Hyperliquid’s native token HYPE retested $45 on Tuesday, its highest level since Oct. 31, 2025, extending a 108% rebound from the yearly low of $21 on Jan. 21. The move brings HYPE closer to its all-time high but market signals show uneven demand, with muted spot buying raising questions about the rally’s durability.
HYPE currently trades about 26% below its $59 peak. Relatively light resistance sits between current prices and that top, with the next notable liquidity band roughly between $48 and $52—reachable if momentum persists. Nevertheless, several on-chain and derivatives metrics imply the advance lacks broad-based conviction.
The spot cumulative volume delta (CVD) has fallen to about -$41.48 million even as the price climbed, a pattern consistent with passive rather than aggressive spot buying.

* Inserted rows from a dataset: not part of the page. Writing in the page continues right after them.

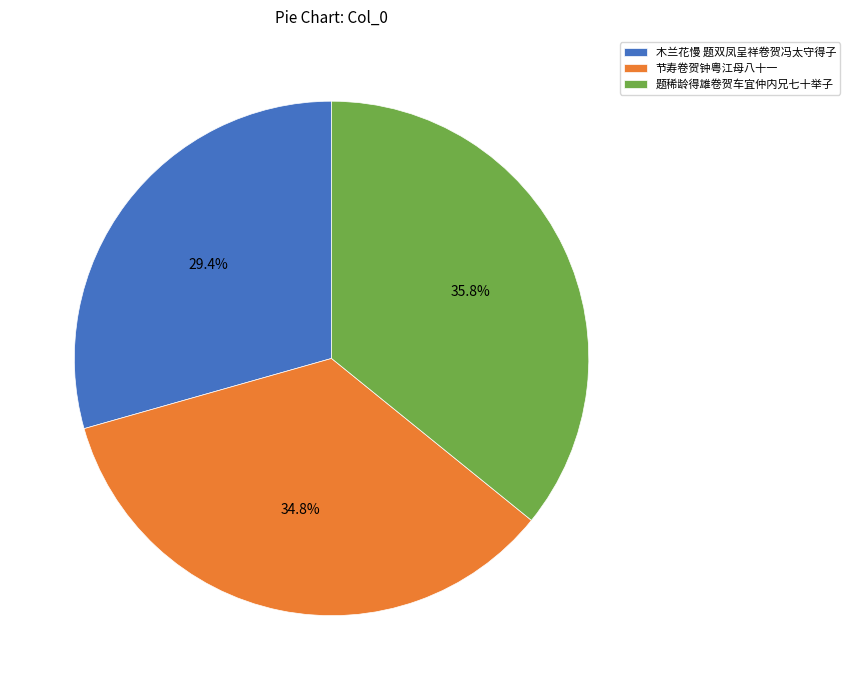

How many slices are in this pie chart?

3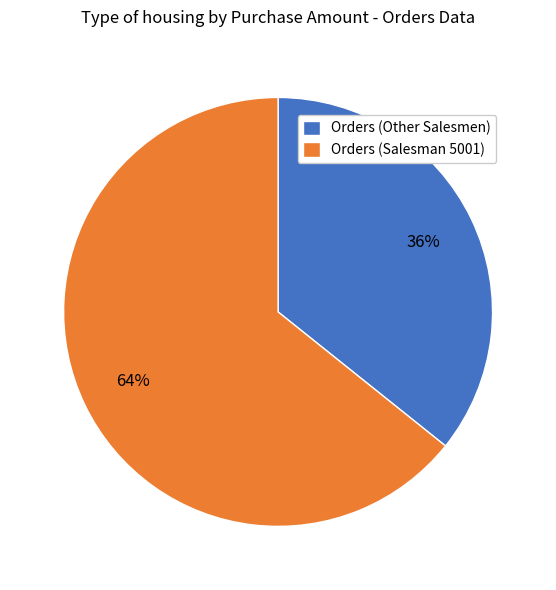

To the nearest percent, what is the average slice percentage?

50%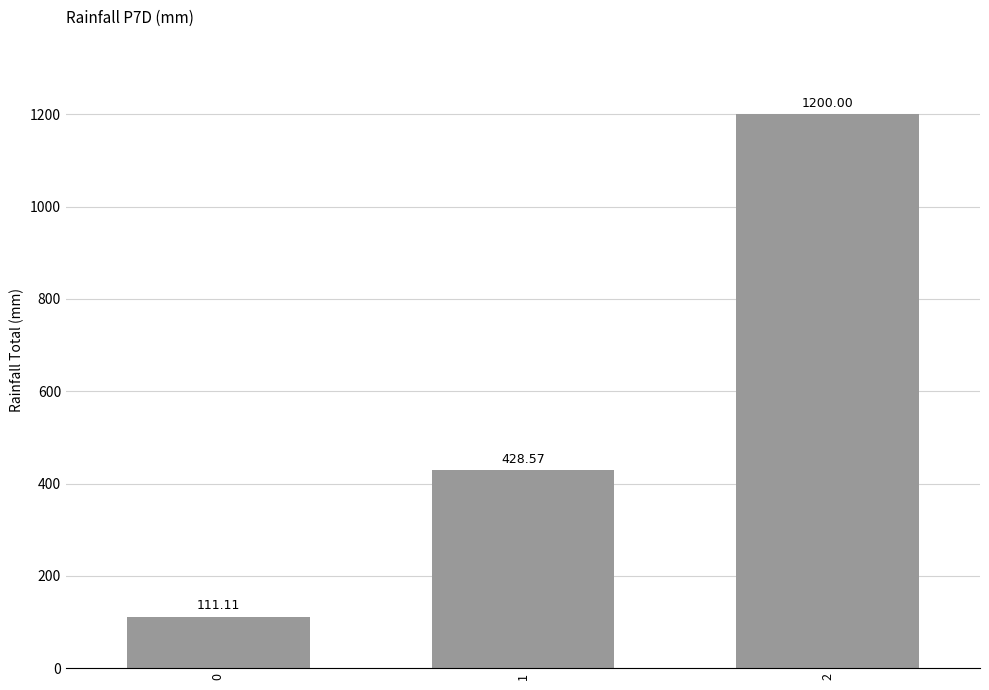

Rank the categories by value from lowest to highest.

0, 1, 2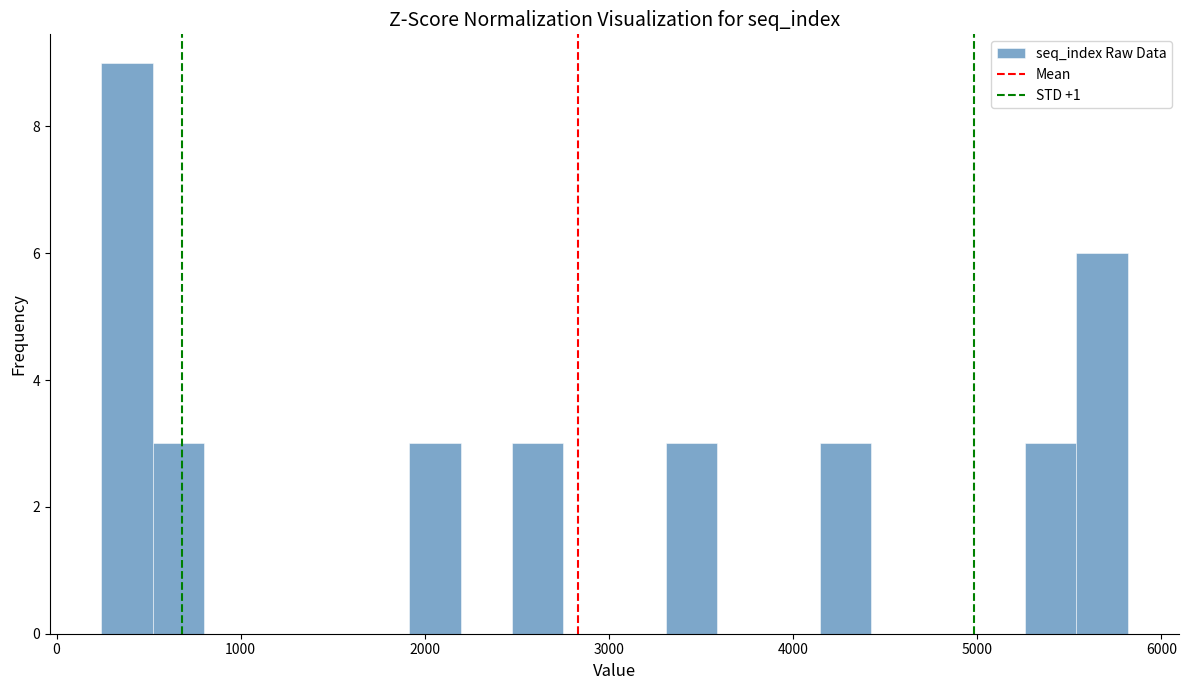

Read against the x-axis, roughly where is the centre of the tallest bar?

400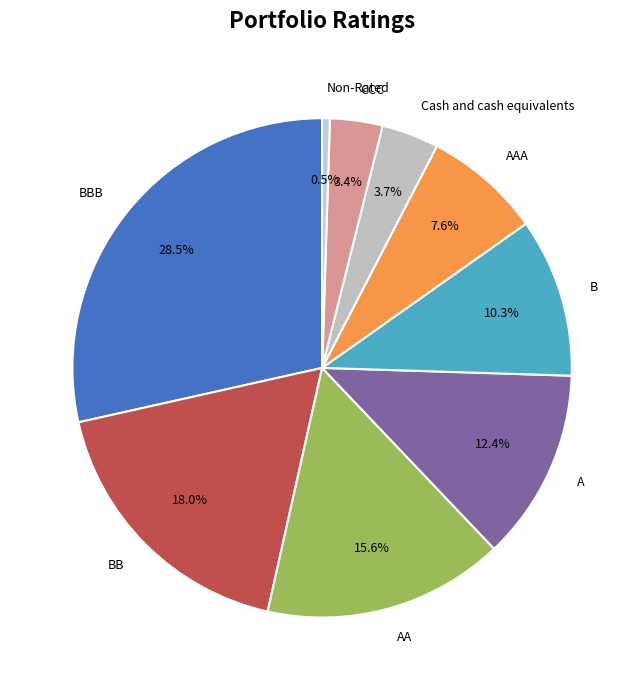

To the nearest percent, what is the difference between the largest and smallest slice percentages?

28%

On the futures side, CVD has been largely flat around -$748 million over the past month after recovering from lows near -$900 million. Open interest has risen to roughly $1.38 billion, approaching local highs; this shows greater participation but not necessarily a bullish consensus. When open interest increases while futures CVD remains weak, positions can be more vulnerable to liquidation-driven volatility if the price reverses.
Bull case commentary has been voiced by figures such as BitMEX co-founder Arthur Hayes, who in March suggested HYPE could reach $150 by August if Hyperliquid expands its futures market share and product offering. That scenario depends on continued growth in centralized-exchange-like volumes and rising protocol revenue. In March, Hyperliquid’s 30-day annualized revenue run rate was reported at $843 million; hitting Hayes’ $150 target would imply roughly $1.4 billion in run-rate revenue by August, a roughly 66% increase in five months. The protocol’s policy of allocating up to 97% of revenue to buy HYPE on the open market creates a direct link between trading activity and token demand.
Protocol upgrades and new product lines may help. HIP-3, which enables trading of non-crypto assets such as commodities, already contributes close to 10% of revenue and could support further expansion if assets like gold and oil attract more activity. Real-world asset (RWA) engagement has accelerated: Hyperliquid’s RWA open interest climbed to about $2.3 billion on April 6, roughly a 190% increase from March and nearly 800% above early-year lows.
Taken together, stronger protocol revenue, aggressive buyback mechanics and rising RWA activity provide a plausible foundation for continued upside. At the same time, the divergence between rising prices and weak spot buying suggests the rally may be fragile and prone to sharp reversals if aggressive demand does not materialize.